July 13, 1863—Two days after the start of a new draft lottery and 10 days after massive bloodshed at the Battle of Gettysburg, a large mob of New York City's working class expressed their frustration over the Civil War and their economic misery by launching four days of what remains the bloodiest race riot in American history.
Throughout a dozen years of parochial school, I learned nothing about the New York City Draft Riots—nor about one of its necessary antecedents, Ireland's Potato Famine of the 1840s. It took the late, great Columbia University history professor, James Patrick Shenton, to spell out the facts behind these agonizing episodes in Irish-American history, with an actor’s sense of timing and a progressive’s identification with society’s dispossessed.
Millions were not as lucky as I was to sit in on those classes. Despite one or two terrific set pieces in Martin Scorsese's depiction of the period, Gangs of New York, film fans would have encountered a production that was a) sometimes historically inaccurate, b) at times woefully miscast (please raise your hand if you really, truly found Cameron Diaz believable as a pickpocket—then buy yourself a duncecap); and c) without well-motivated characters one could care about. (A mistake most emphatically not made about the South's side of the War Between the States in Gone With the Wind —a novel and film, incidentally, that featured an Irish-American protagonist named O'Hara!)
A magnificent corrective for my readers, for any who may not have done so, is to go out and buy Peter Quinn's historical novel, Banished Children of Eve. In a culture that has yielded to the demands of “dumbed-down” textbooks on every educational level and the distractions of the Internet by catering to shortened attention spans, some readers may feel beleaguered by a novel that not only dares to exceed 500 pages but that even follows multiple major characters. But the best writers demand as much from their readers as from themselves.
(Readers have taken to administering a drubbing to Wikipedia over the last few years for its assorted sins. Here’s one of my problems with it—its entry on the Draft Riots mentions John Jakes’ fictional portrayal of the disturbances, even Newt Gingrich’s, for Pete’s sake, but not Quinn’s. Let’s run that back again, shall we? Two potboilers get mentioned, but not a 1995 American Book Award winner. Go figure.)

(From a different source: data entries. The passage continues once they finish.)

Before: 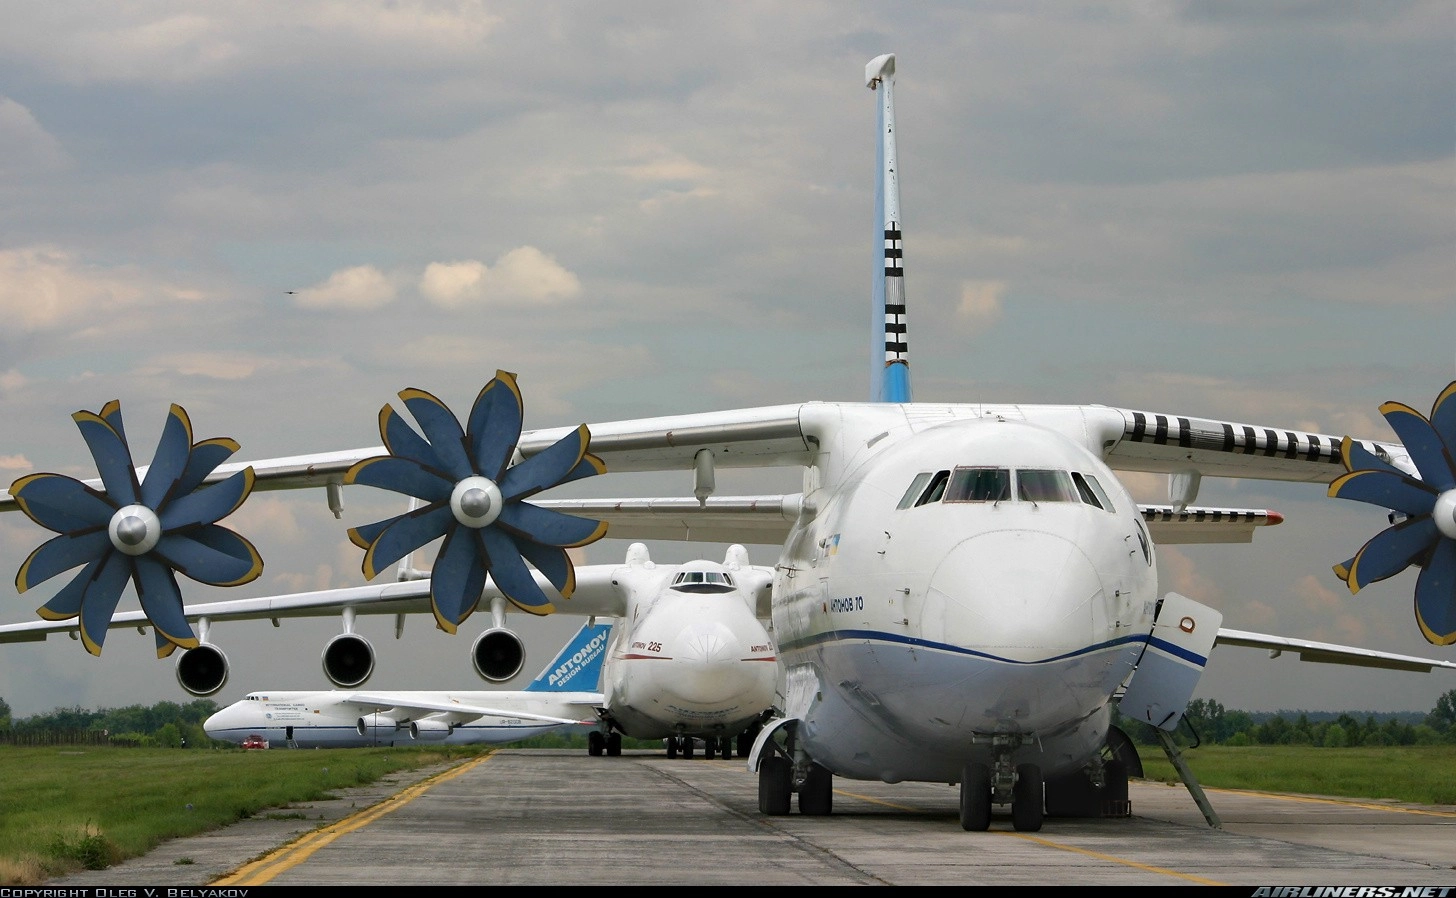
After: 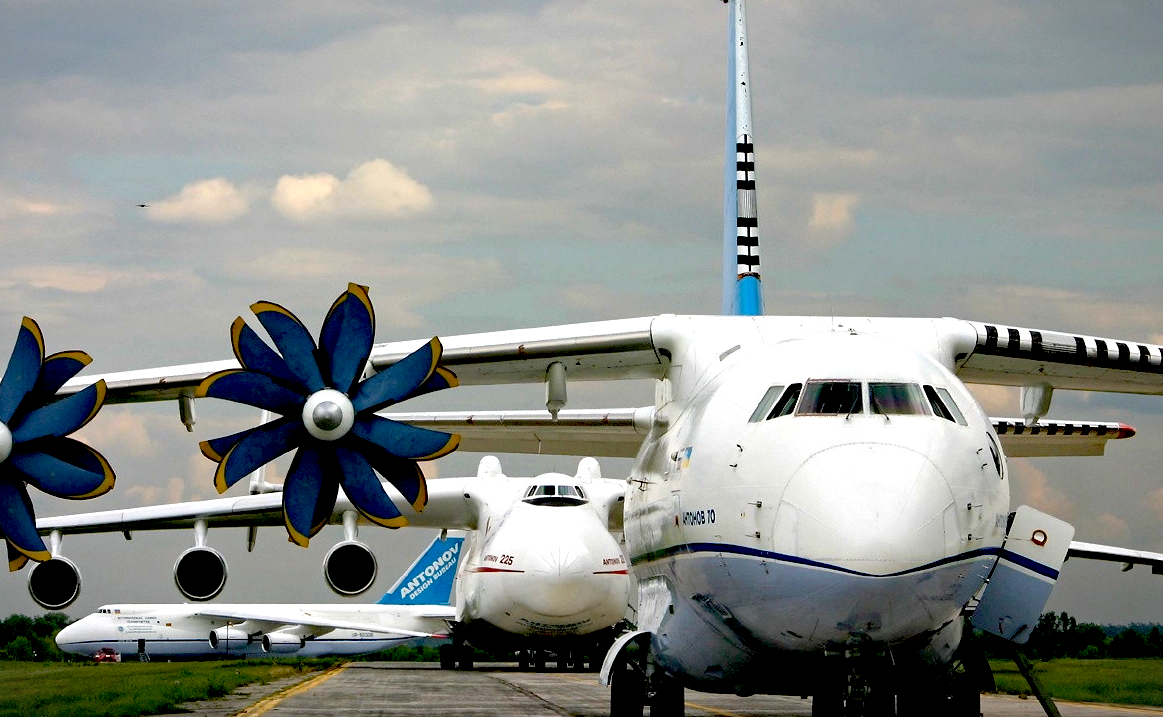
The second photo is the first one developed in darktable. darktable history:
haze removal: compatibility mode true, adaptive false
exposure: black level correction 0.038, exposure 0.5 EV, compensate highlight preservation false
crop and rotate: left 10.2%, top 9.783%, right 9.87%, bottom 10.276%
vignetting: fall-off start 98.32%, fall-off radius 101.08%, brightness -0.533, saturation -0.516, width/height ratio 1.424, unbound false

Quinn exhibits the same quality as the George Orwell praised in Charles Dickens—a “generous anger”—but also an abiding sense of one of the ironies of American history: how one of the most marginalized groups in the 19th century (Irish immigrants) could turn their collective fury on another despised group (African-Americans) in an urban uprising that cost more than $1 million and the lives of at least 120 civilians and an additional 2,000 injured. (An additional irony: the tumultuous multicultural atmosphere of the early 1860s sounded more contemporary to many readers—including myself—than the relatively more quiescent early 1960s.) The riots’ suppression required Abraham Lincoln to dispatch a part of the Army of the Potomac, many of whom had just finished fighting at Gettysburg.
I could go on and on about how Quinn mastered subjects as disparate as Tammany Hall, the Roman Catholic Church, freedmen in New York, minstrel shows, Stephen Foster, the “orphan trains,” the Know-Nothing Party, the New York underworld, and even the beginnings of baseball—but this would sound as if I think you should read it because it’s Good For You. Heaven forbid! Just glory in the sharp, often comic period dialogue, the deep insight into principal characters, and an expert control of the plot strands until he gathers them up and uncoils them in the swiftly moving, shattering final chapters.
Earlier in this post, I implicitly contrasted Scorsese’s treatment of the period with Quinn’s, with the advantage decidedly in Quinn’s favor. A moment’s further reflection makes me wonder how well any film, no matter how well-intentioned, can depict the draft riots and the forces that gave rise to it. It’s not just that, following a half-year of discontent, I’ve begun to think of American cinema as hopelessly imitative and juvenile when it’s not veering toward the transgression-for-its-own-sake indie film style. No, I’ve come to think of the mini-series as a more accommodating genre for Quinn’s careful treatment of men and their motives.
True, like the long, Dickensian urban novel, the mini-series has seen better days. But, as HBO has proven with John Adams, viewers are prepared to support an entertainment medium that demands their attention and intelligence. Surely they’d be interested in a similar venture on a book that tells us many an uncomfortable truth about the American Experience?